:: BRIEF ::
Please reproduce every line of the material below word for word.
═══ LISTED RECORDS
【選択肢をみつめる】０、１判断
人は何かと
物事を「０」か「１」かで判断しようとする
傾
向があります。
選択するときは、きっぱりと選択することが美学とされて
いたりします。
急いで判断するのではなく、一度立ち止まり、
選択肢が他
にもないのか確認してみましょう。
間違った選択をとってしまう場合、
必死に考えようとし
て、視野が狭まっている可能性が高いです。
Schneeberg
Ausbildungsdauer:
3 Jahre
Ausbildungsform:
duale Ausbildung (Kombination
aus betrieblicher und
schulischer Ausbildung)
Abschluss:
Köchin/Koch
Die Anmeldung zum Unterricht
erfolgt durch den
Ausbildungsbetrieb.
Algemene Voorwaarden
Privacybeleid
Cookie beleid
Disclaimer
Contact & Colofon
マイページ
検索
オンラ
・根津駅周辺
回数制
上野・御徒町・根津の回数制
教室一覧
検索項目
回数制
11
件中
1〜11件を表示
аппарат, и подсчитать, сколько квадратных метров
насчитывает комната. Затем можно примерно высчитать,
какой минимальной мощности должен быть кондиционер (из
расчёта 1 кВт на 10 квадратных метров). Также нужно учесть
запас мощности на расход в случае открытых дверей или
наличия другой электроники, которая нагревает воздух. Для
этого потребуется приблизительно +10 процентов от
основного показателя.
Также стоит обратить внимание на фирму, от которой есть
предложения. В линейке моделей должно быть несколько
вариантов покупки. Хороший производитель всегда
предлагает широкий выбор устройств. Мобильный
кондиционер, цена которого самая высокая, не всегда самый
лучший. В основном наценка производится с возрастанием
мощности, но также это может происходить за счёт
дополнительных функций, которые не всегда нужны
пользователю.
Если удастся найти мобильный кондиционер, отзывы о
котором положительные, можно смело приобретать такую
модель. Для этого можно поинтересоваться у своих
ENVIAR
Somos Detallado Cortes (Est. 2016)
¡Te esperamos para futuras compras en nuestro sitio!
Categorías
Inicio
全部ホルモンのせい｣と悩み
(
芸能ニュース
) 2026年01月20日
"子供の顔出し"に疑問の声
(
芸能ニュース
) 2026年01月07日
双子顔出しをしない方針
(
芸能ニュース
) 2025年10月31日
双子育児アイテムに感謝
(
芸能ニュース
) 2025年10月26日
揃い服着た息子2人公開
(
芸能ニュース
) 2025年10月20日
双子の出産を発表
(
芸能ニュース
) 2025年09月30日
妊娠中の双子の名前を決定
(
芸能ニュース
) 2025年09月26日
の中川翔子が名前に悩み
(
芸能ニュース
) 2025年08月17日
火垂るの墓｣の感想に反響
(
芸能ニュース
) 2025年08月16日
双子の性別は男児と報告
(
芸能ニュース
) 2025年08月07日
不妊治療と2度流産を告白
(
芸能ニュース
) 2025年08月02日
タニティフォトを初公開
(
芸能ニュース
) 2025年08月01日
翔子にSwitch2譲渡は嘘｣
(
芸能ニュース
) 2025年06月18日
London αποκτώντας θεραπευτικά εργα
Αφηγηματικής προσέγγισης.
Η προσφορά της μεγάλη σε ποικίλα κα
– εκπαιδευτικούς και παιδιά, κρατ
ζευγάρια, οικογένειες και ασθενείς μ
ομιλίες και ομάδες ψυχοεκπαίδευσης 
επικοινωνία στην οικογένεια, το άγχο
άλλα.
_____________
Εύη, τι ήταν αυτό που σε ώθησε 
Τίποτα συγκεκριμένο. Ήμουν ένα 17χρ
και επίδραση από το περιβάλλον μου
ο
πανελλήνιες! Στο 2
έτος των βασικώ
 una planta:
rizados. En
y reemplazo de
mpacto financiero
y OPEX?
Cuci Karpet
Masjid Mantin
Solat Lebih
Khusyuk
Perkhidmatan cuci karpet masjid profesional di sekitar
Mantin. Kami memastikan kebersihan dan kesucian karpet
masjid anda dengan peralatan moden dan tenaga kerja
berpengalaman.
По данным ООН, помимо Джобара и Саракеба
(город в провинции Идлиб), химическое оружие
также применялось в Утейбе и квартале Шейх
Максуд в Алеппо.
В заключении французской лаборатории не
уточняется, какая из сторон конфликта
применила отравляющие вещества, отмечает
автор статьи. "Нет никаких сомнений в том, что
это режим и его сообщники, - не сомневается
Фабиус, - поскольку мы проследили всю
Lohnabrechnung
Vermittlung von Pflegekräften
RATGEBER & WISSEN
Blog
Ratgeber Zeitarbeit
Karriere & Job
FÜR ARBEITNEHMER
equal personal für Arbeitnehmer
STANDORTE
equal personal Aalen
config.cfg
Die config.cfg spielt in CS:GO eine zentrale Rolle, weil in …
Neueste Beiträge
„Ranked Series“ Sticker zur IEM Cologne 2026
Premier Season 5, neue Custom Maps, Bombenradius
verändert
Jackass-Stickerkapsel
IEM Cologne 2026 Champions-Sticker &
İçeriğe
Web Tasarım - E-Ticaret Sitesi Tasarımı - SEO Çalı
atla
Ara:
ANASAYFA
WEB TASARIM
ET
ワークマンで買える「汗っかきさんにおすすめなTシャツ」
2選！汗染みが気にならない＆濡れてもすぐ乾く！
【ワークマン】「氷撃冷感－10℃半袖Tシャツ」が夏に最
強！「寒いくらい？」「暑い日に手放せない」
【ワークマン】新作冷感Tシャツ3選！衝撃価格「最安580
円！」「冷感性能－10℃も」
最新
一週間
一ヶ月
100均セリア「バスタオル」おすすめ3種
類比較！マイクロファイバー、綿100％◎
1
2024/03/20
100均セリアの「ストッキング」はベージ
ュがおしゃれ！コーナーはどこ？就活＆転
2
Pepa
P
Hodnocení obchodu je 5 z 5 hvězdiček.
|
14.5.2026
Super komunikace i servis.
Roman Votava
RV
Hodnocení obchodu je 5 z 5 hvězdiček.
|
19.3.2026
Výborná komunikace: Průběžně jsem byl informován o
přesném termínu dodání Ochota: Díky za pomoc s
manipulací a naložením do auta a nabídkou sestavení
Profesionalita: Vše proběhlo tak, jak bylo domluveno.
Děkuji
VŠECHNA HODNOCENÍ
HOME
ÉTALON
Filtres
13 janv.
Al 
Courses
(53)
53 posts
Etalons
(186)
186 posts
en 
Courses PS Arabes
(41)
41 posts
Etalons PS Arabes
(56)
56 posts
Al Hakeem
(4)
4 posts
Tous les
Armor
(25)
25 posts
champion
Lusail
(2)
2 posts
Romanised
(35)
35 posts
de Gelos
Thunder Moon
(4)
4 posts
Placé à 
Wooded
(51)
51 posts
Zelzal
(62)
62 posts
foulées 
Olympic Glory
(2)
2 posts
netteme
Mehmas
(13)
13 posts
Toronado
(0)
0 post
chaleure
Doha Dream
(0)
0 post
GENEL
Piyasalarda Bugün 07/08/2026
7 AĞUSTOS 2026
══════
:: SOLUTION TO THIS TASK ::
【選択肢をみつめる】０、１判断
人は何かと
物事を「０」か「１」かで判断しようとする
傾
向があります。
選択するときは、きっぱりと選択することが美学とされて
いたりします。
急いで判断するのではなく、一度立ち止まり、
選択肢が他
にもないのか確認してみましょう。
間違った選択をとってしまう場合、
必死に考えようとし
て、視野が狭まっている可能性が高いです。
Schneeberg
Ausbildungsdauer:
3 Jahre
Ausbildungsform:
duale Ausbildung (Kombination
aus betrieblicher und
schulischer Ausbildung)
Abschluss:
Köchin/Koch
Die Anmeldung zum Unterricht
erfolgt durch den
Ausbildungsbetrieb.
Algemene Voorwaarden
Privacybeleid
Cookie beleid
Disclaimer
Contact & Colofon
マイページ
検索
オンラ
・根津駅周辺
回数制
上野・御徒町・根津の回数制
教室一覧
検索項目
回数制
11
件中
1〜11件を表示
аппарат, и подсчитать, сколько квадратных метров
насчитывает комната. Затем можно примерно высчитать,
какой минимальной мощности должен быть кондиционер (из
расчёта 1 кВт на 10 квадратных метров). Также нужно учесть
запас мощности на расход в случае открытых дверей или
наличия другой электроники, которая нагревает воздух. Для
этого потребуется приблизительно +10 процентов от
основного показателя.
Также стоит обратить внимание на фирму, от которой есть
предложения. В линейке моделей должно быть несколько
вариантов покупки. Хороший производитель всегда
предлагает широкий выбор устройств. Мобильный
кондиционер, цена которого самая высокая, не всегда самый
лучший. В основном наценка производится с возрастанием
мощности, но также это может происходить за счёт
дополнительных функций, которые не всегда нужны
пользователю.
Если удастся найти мобильный кондиционер, отзывы о
котором положительные, можно смело приобретать такую
модель. Для этого можно поинтересоваться у своих
ENVIAR
Somos Detallado Cortes (Est. 2016)
¡Te esperamos para futuras compras en nuestro sitio!
Categorías
Inicio
全部ホルモンのせい｣と悩み
(
芸能ニュース
) 2026年01月20日
"子供の顔出し"に疑問の声
(
芸能ニュース
) 2026年01月07日
双子顔出しをしない方針
(
芸能ニュース
) 2025年10月31日
双子育児アイテムに感謝
(
芸能ニュース
) 2025年10月26日
揃い服着た息子2人公開
(
芸能ニュース
) 2025年10月20日
双子の出産を発表
(
芸能ニュース
) 2025年09月30日
妊娠中の双子の名前を決定
(
芸能ニュース
) 2025年09月26日
の中川翔子が名前に悩み
(
芸能ニュース
) 2025年08月17日
火垂るの墓｣の感想に反響
(
芸能ニュース
) 2025年08月16日
双子の性別は男児と報告
(
芸能ニュース
) 2025年08月07日
不妊治療と2度流産を告白
(
芸能ニュース
) 2025年08月02日
タニティフォトを初公開
(
芸能ニュース
) 2025年08月01日
翔子にSwitch2譲渡は嘘｣
(
芸能ニュース
) 2025年06月18日
London αποκτώντας θεραπευτικά εργα
Αφηγηματικής προσέγγισης.
Η προσφορά της μεγάλη σε ποικίλα κα
– εκπαιδευτικούς και παιδιά, κρατ
ζευγάρια, οικογένειες και ασθενείς μ
ομιλίες και ομάδες ψυχοεκπαίδευσης 
επικοινωνία στην οικογένεια, το άγχο
άλλα.
_____________
Εύη, τι ήταν αυτό που σε ώθησε 
Τίποτα συγκεκριμένο. Ήμουν ένα 17χρ
και επίδραση από το περιβάλλον μου
ο
πανελλήνιες! Στο 2
έτος των βασικώ
 una planta:
rizados. En
y reemplazo de
mpacto financiero
y OPEX?
Cuci Karpet
Masjid Mantin
Solat Lebih
Khusyuk
Perkhidmatan cuci karpet masjid profesional di sekitar
Mantin. Kami memastikan kebersihan dan kesucian karpet
masjid anda dengan peralatan moden dan tenaga kerja
berpengalaman.
По данным ООН, помимо Джобара и Саракеба
(город в провинции Идлиб), химическое оружие
также применялось в Утейбе и квартале Шейх
Максуд в Алеппо.
В заключении французской лаборатории не
уточняется, какая из сторон конфликта
применила отравляющие вещества, отмечает
автор статьи. "Нет никаких сомнений в том, что
это режим и его сообщники, - не сомневается
Фабиус, - поскольку мы проследили всю
Lohnabrechnung
Vermittlung von Pflegekräften
RATGEBER & WISSEN
Blog
Ratgeber Zeitarbeit
Karriere & Job
FÜR ARBEITNEHMER
equal personal für Arbeitnehmer
STANDORTE
equal personal Aalen
config.cfg
Die config.cfg spielt in CS:GO eine zentrale Rolle, weil in …
Neueste Beiträge
„Ranked Series“ Sticker zur IEM Cologne 2026
Premier Season 5, neue Custom Maps, Bombenradius
verändert
Jackass-Stickerkapsel
IEM Cologne 2026 Champions-Sticker &
İçeriğe
Web Tasarım - E-Ticaret Sitesi Tasarımı - SEO Çalı
atla
Ara:
ANASAYFA
WEB TASARIM
ET
ワークマンで買える「汗っかきさんにおすすめなTシャツ」
2選！汗染みが気にならない＆濡れてもすぐ乾く！
【ワークマン】「氷撃冷感－10℃半袖Tシャツ」が夏に最
強！「寒いくらい？」「暑い日に手放せない」
【ワークマン】新作冷感Tシャツ3選！衝撃価格「最安580
円！」「冷感性能－10℃も」
最新
一週間
一ヶ月
100均セリア「バスタオル」おすすめ3種
類比較！マイクロファイバー、綿100％◎
1
2024/03/20
100均セリアの「ストッキング」はベージ
ュがおしゃれ！コーナーはどこ？就活＆転
2
Pepa
P
Hodnocení obchodu je 5 z 5 hvězdiček.
|
14.5.2026
Super komunikace i servis.
Roman Votava
RV
Hodnocení obchodu je 5 z 5 hvězdiček.
|
19.3.2026
Výborná komunikace: Průběžně jsem byl informován o
přesném termínu dodání Ochota: Díky za pomoc s
manipulací a naložením do auta a nabídkou sestavení
Profesionalita: Vše proběhlo tak, jak bylo domluveno.
Děkuji
VŠECHNA HODNOCENÍ
HOME
ÉTALON
Filtres
13 janv.
Al 
Courses
(53)
53 posts
Etalons
(186)
186 posts
en 
Courses PS Arabes
(41)
41 posts
Etalons PS Arabes
(56)
56 posts
Al Hakeem
(4)
4 posts
Tous les
Armor
(25)
25 posts
champion
Lusail
(2)
2 posts
Romanised
(35)
35 posts
de Gelos
Thunder Moon
(4)
4 posts
Placé à 
Wooded
(51)
51 posts
Zelzal
(62)
62 posts
foulées 
Olympic Glory
(2)
2 posts
netteme
Mehmas
(13)
13 posts
Toronado
(0)
0 post
chaleure
Doha Dream
(0)
0 post
GENEL
Piyasalarda Bugün 07/08/2026
7 AĞUSTOS 2026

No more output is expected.